From the Desk of Jay Rainey – January 17, 2020

(This week’s letter is adapted from my remarks to the MICDS 7th and 8th grade classes at the Middle School Ram Impact Summit, or RISE, assembly on January 14.)

I believe that it is an essential habit of a happy life always to seek and to find gifts in our experiences. Many of you may know that before I came to MICDS, I was a head of school for several years in northern Alabama, and during that time one gift that I received was an appreciation for the music of Jason Isbell, a singer-songwriter who was born and raised in that region. Many of my colleagues at my former school grew up with Isbell or with members of his family.

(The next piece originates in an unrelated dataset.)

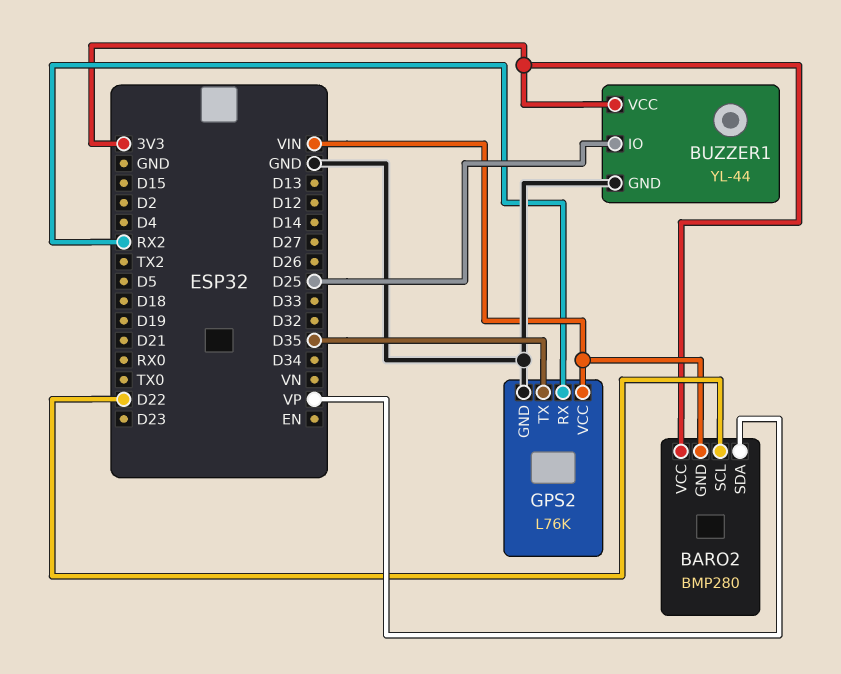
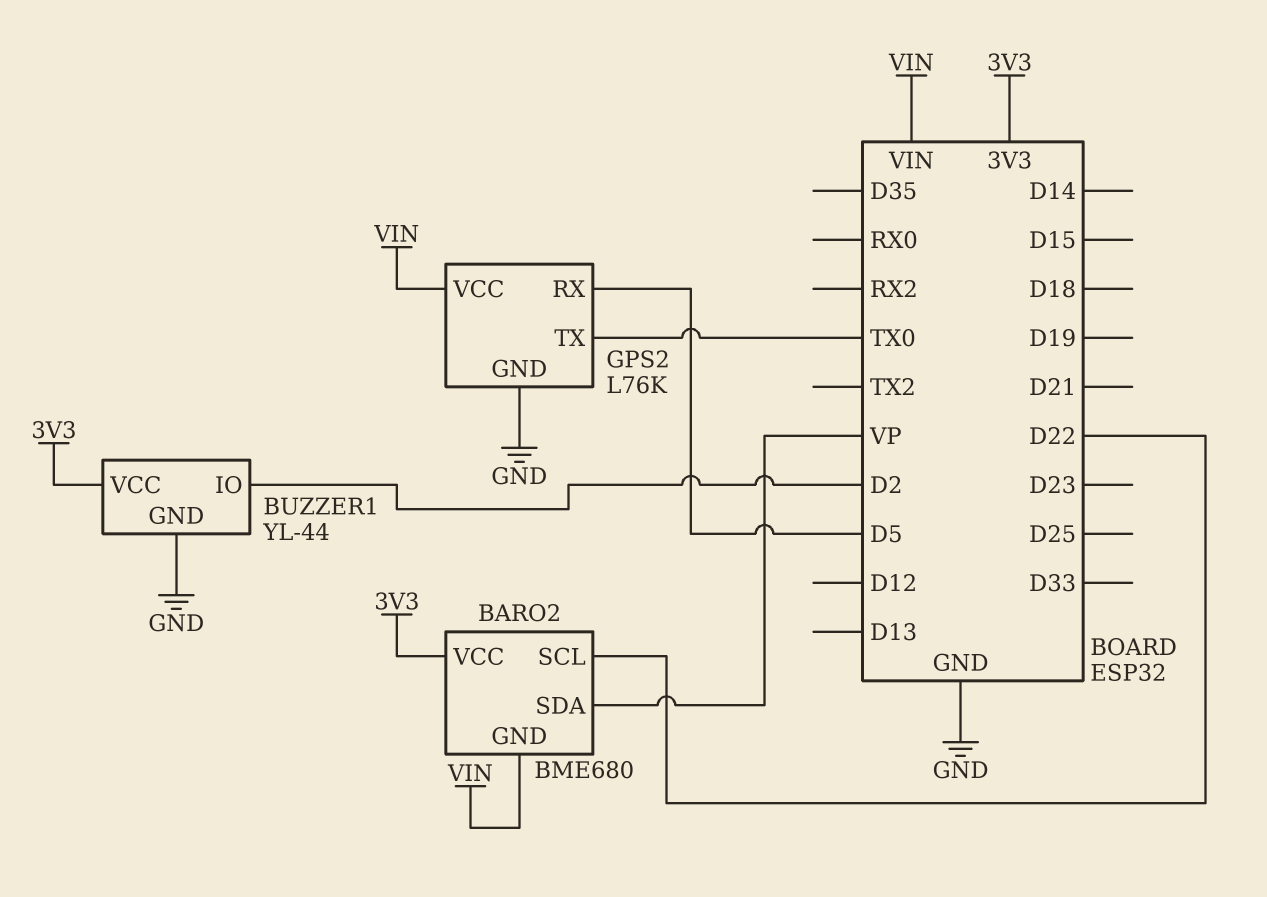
BARO2: BMP280 -> BME680
BUZZER1 pin IO: D25 -> D2
GPS2 pin RX: RX2 -> D5
GPS2 pin TX: D35 -> TX0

Isbell’s 2017 album The Nashville Sound, which was nominated for Album of the Year by the Country Music Association, and which was honored as Album of the Year by the Americana Music Association, features a song called “White Man’s World” that includes these lyrics:

I’m a white man looking in a black man’s eyes
Wishing I’d never been one of the guys
Who pretended not to hear another white man’s joke.
Ol’ times ain’t forgotten.

The gift of this song to me was its exposure of my former self to the man I have become, because I, too, like Isbell, was once “one of the guys / Who pretended not to hear another white man’s joke.” Our work together today will focus in part on the importance of being an “upstander” when we witness instances of unkindness or cruelty. I have not always been an upstander in my own life, particularly when I was about the age that you are now, growing up in a small, effectively segregated Virginia town in which racism too often passed for humor, and during a time in my life when I felt keenly a desire to fit in, to be cool, to be accepted – as I expect that many of you experience such feelings in your own lives today. I regret that I did not push back against the cruel jokes that were sometimes told in my presence. I wish for you greater strength than I demonstrated then.

I have learned since that time in my life a secret that helps to give me greater strength than I once had. I will tell it to you today, but my telling it alone won’t make a difference. It will only make a difference if you hear it and take it to heart.

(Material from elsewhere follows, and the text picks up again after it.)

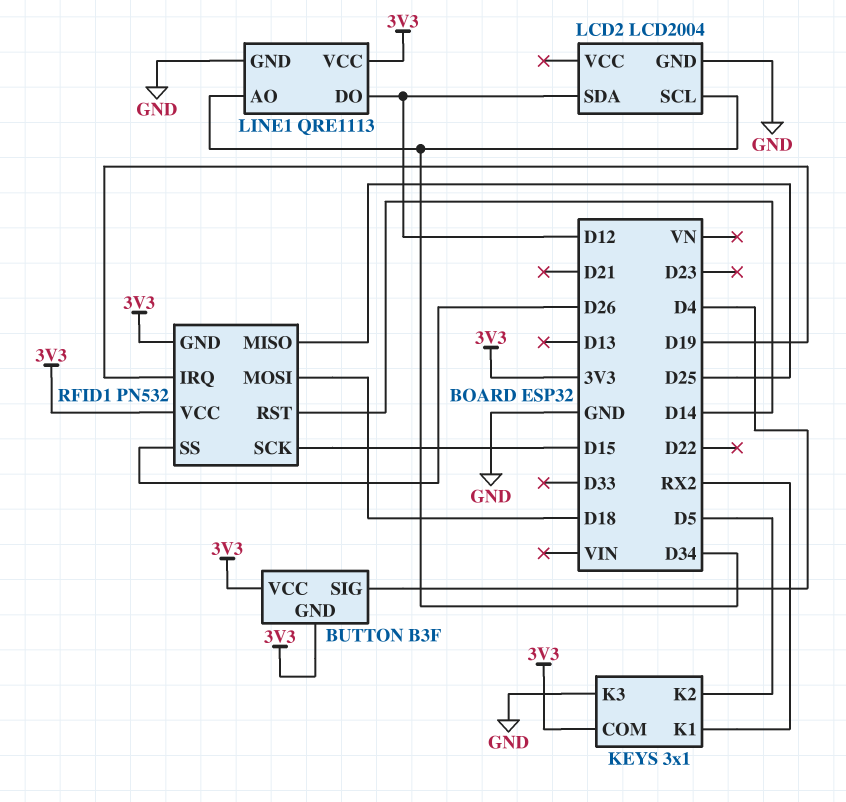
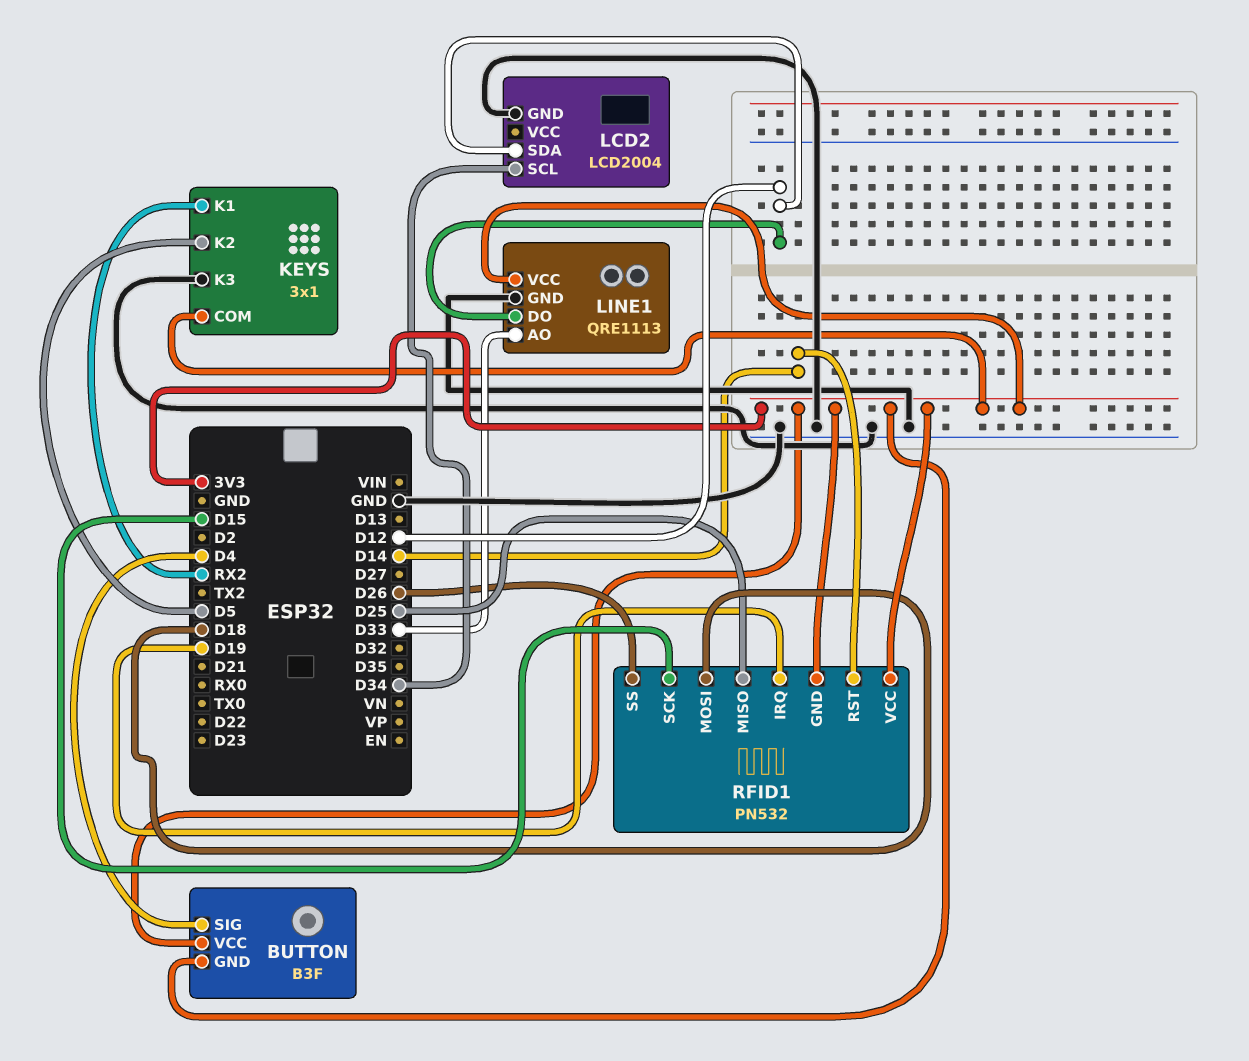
LINE1 pin AO: D34 -> D33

The final line of the stanza that I read to you from Isbell’s song is “Ol’ times ain’t forgotten.” It is a lyric with multiple layers. On its surface, it tells us that Isbell has not “forgotten” his past failures to push back against “another white man’s jokes.” Nor, one might suppose, has the man into whose eyes Isbell now stares forgotten the insults and injuries he has suffered as a result of such failures to act – instances of complicity when, in the words of the English philosopher John Stuart Mill, “good men look on and do nothing.”

Beneath its surface, however, “Ol’ times ain’t forgotten” surely also refers to the opening line of the song “Dixie,” which was effectively the national anthem of the Confederacy during the American Civil War: “I wish I was in the land of cotton, old times there are not forgotten.” By alluding to “Dixie,” Isbell acknowledges the terrible durability of racism in American life. Heard this way, the words “ol’ times” extend beyond the short term of Isbell’s individual past to the long term of our nation’s collective past.

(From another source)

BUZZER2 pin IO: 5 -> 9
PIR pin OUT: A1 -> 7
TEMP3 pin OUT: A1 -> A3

The lyric’s surface and sub-surface meanings, though distinctive, are nevertheless mutual. As long as people tell jokes or make assumptions that discriminate on the basis of race, then a social climate of racism will persist within which people will continue to tell racist jokes or make racist assumptions – or, for that matter, tell ethnic or homophobic or sexist or other discriminatory jokes, or make ethnic or homophobic or sexist or other discriminatory assumptions. A climate of unkindness is conducive to small acts of unkindness, which in turn sustain a climate of unkindness.

When I was your age, I did not work hard enough to break this vicious cycle. I hope that you will work harder than I did. Doing so requires extraordinary social and emotional strength. It requires extraordinary strength to say to a friend, “Maybe you didn’t realize it, but I think that what you just said was unkind. Can we talk about that?” It requires extraordinary strength as well to be that friend, and to listen, and to say, “Maybe you are right,” and then to approach the other person and say, “I am so sorry if what I said was hurtful to you.” It also requires extraordinary strength to be that other person, and to listen, and to say, “I believe you, and it’s okay. Thank you for saying something.”

The strength to stand up, the strength to acknowledge, and the strength to forgive. I wish all of these strengths in your lives, here at MICDS and beyond. And I wish for you discernment as you continue to grow, to be able to sense when the words or actions you are about to speak or to take might be hurtful, and to govern yourself against speaking or taking them. If we do this work well, then there will be less of a need to stand up, less of a need to acknowledge, less of a need to forgive.

So what is the secret I have learned that gives me greater strength than I once had? It is simply this: Every single person I meet is more important than I am. And every single person you meet is more important than you are. If you believe this in your heart, and if you live out this belief in your life, extending dignity and kindness and grace to everyone you meet because you believe that person to be more important than you, then you will never commit an unkind act. And when you witness an unkind act, you will always find it easy to stand up to it.

Every single person you meet is more important than you are. I hope you will carry this secret to happiness with you today and in your lives ahead. Thank you for spending some of your time with me this morning. I wish you a wonderful and inspiring RISE day together.